The contradiction was perhaps most clearly expressed during World War II in what became known as the Double V campaign—“Victory Abroad and Victory at Home.” First advanced in 1942 by Black journalists and embraced by the Black press, the campaign called on African Americans to fight fascism overseas while simultaneously demanding an end to segregation and racial injustice in the United States. It was both a patriotic appeal and a moral indictment: a nation that claimed to defend freedom globally could not deny it domestically.

My father belonged to that Double V generation. During Jim Crow, he volunteered to serve in World War II, believing, as many did, that such service might help transform the nation he fought to defend. College-educated and ambitious, he sought to sit for the officers’ exam. He was denied—not for lack of ability, but because of his race.

He returned home to the same segregated society he had left. The promise of the Double V remained unfulfilled. Like many of his generation, he rarely spoke of his experience. His silence was its own kind of testimony.

A turning point came in 1948, when President Harry Truman ordered the desegregation of the armed forces. It did not end discrimination overnight, but it established a standard: a democratic nation could not defend itself with a segregated military.

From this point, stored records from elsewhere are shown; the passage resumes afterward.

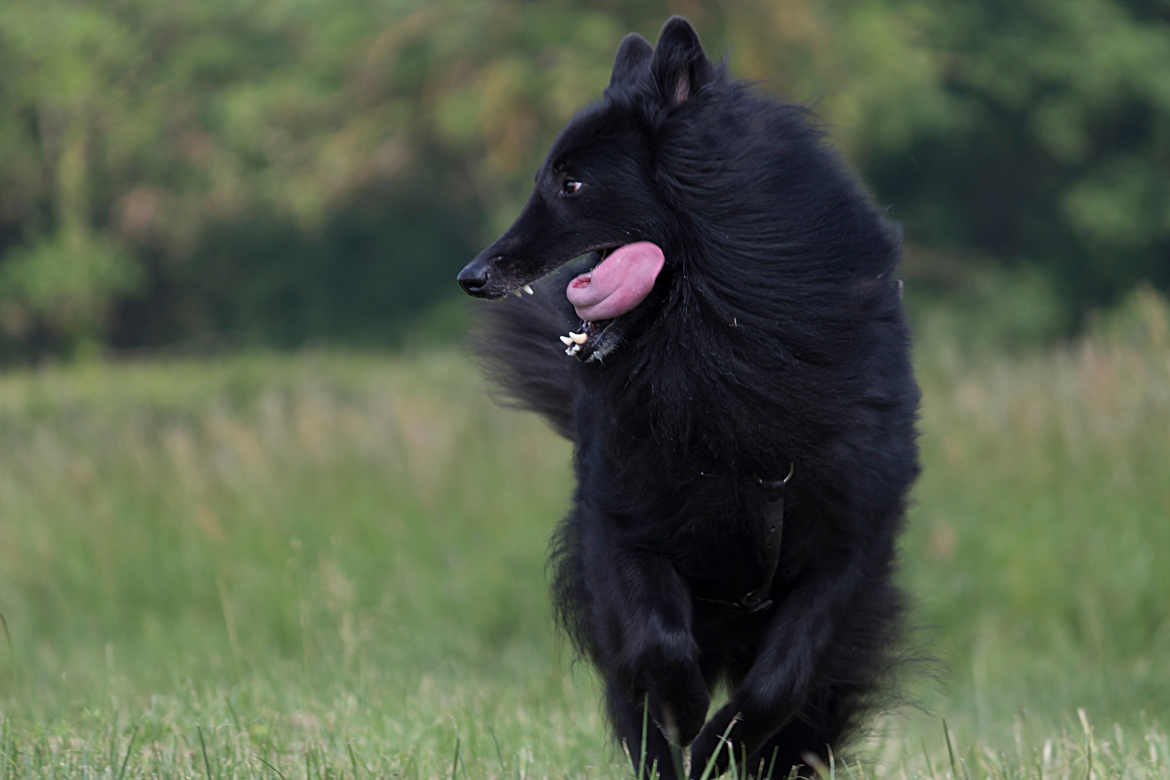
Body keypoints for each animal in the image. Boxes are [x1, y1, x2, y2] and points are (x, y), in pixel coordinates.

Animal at [456, 18, 921, 780]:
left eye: (571, 182)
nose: (472, 275)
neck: (725, 349)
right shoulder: (626, 531)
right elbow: (658, 647)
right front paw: (684, 715)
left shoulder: (845, 552)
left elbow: (779, 681)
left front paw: (716, 742)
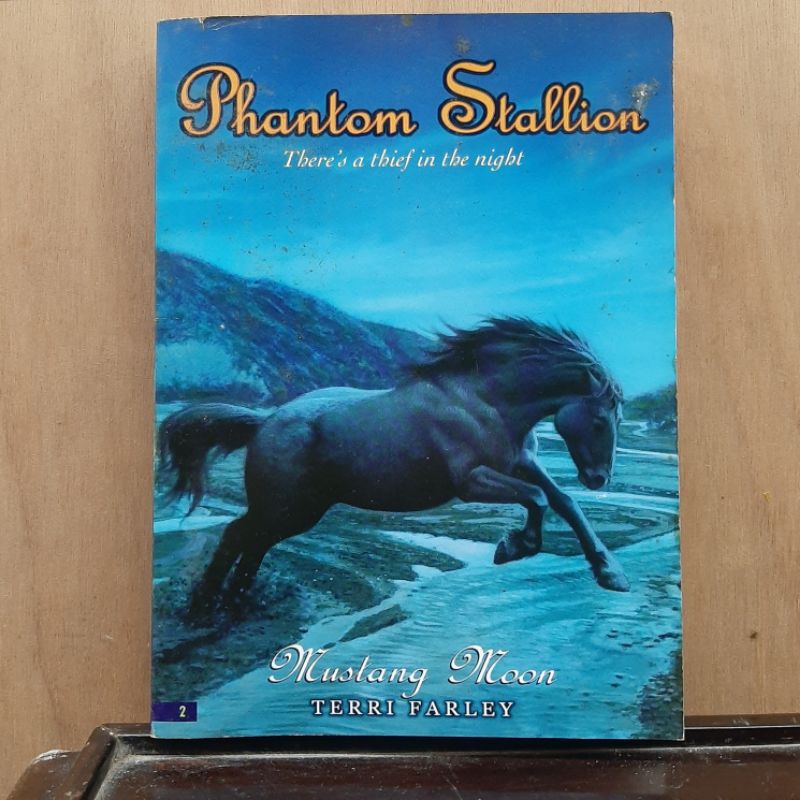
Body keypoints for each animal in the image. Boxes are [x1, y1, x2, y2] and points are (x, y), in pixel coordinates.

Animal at [159, 317, 630, 620]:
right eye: (600, 420)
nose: (599, 478)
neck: (484, 401)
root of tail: (264, 421)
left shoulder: (523, 462)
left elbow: (563, 501)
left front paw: (612, 574)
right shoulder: (472, 481)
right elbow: (537, 499)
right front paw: (514, 547)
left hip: (297, 512)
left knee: (253, 542)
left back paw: (233, 604)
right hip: (285, 507)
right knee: (237, 534)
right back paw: (203, 608)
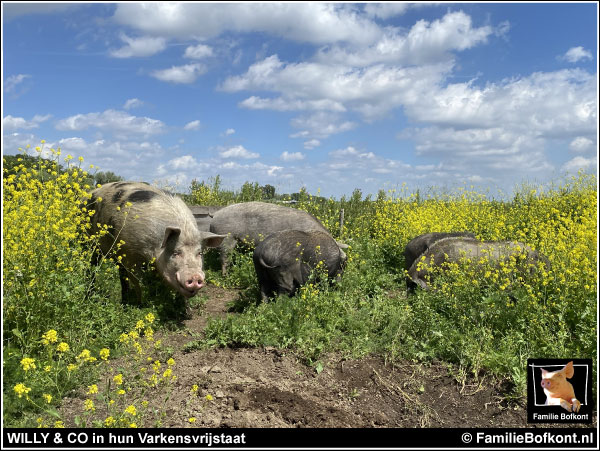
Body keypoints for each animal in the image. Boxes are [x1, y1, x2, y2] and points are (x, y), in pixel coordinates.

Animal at [85, 181, 224, 310]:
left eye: (199, 253)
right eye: (175, 252)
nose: (195, 277)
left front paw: (184, 310)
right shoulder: (130, 256)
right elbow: (138, 282)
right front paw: (140, 305)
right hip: (91, 244)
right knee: (93, 266)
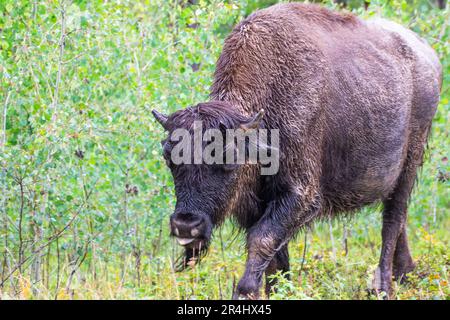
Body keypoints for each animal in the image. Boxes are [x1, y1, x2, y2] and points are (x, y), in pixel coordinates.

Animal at [153, 2, 442, 298]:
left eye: (228, 157)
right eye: (168, 157)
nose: (186, 225)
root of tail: (429, 56)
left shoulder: (301, 196)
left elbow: (262, 240)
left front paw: (245, 291)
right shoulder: (255, 203)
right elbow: (276, 259)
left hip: (410, 163)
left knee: (392, 220)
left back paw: (382, 286)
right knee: (398, 223)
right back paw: (406, 274)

Since then, the military has moved—imperfectly but meaningfully—toward a more integrated, merit-based force. That progress has strengthened not only fairness, but effectiveness. It is precisely for this reason that the Supreme Court, even as it curtailed affirmative action in higher education, acknowledged that the military occupies a distinct position—one where considerations of cohesion, leadership legitimacy, and national security may justify an attempt to increase diversity.

That is why recent developments are so troubling.

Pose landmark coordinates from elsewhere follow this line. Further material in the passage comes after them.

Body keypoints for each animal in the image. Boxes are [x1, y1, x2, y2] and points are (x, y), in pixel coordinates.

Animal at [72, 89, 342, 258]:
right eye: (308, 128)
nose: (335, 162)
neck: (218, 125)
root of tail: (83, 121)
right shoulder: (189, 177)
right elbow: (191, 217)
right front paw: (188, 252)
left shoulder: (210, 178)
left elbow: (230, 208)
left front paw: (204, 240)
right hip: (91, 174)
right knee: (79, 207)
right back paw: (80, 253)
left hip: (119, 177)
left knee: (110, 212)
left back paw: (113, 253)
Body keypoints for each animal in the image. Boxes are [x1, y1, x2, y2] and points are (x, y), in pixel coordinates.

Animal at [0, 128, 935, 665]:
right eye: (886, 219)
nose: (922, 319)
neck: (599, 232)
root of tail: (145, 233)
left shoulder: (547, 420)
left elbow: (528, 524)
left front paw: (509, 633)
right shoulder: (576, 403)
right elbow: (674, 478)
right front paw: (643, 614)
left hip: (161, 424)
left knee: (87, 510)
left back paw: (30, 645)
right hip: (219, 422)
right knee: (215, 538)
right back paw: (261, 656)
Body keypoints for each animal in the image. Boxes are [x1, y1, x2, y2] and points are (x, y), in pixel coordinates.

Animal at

In 2025, President Donald Trump removed General Charles “CQ” Brown Jr., a highly decorated combat pilot with more than 3000 flight hours and extensive command experience, and only the second African American to serve as Chairman of the Joint Chiefs of Staff. In 2026, Defense Secretary Pete Hegseth reportedly blocked the promotion of four Army officers—including two Black officers—despite their having passed standard review. Such interventions are rare and break with long-standing norms. The hypocrisy here is stark, since Hegseth is considered the least qualified Defense Secretary in the history of the department.

These actions coincide with a broader campaign to eliminate so-called “DEI” efforts across the military. Framed as a return to merit, the effect is to cast suspicion on officers who have already earned their advancement. When diversity itself becomes suspect, merit is no longer neutral—it is redefined.

The consequence is deeper than personnel decisions. It risks eroding trust within the ranks, narrowing the leadership pipeline, and weakening the legitimacy that holds a fighting force together—the very concerns the Court itself implicitly recognized. By all measures, diversity is a strength not a weakness.

A democracy cannot afford to racialize its armed forces. It cannot ask citizens to defend freedom abroad while signaling, at home, that some are less fit to lead. Armies run on trust as much as power. When that trust fractures, cohesion falters—and with it, security.

The lesson of my father’s generation is not simply that they served. It is that they served with the expectation that the nation would honor their sacrifice by becoming more just.

If that expectation is broken, the question is no longer who will fight for the country—but what, exactly, they are being asked to fight for.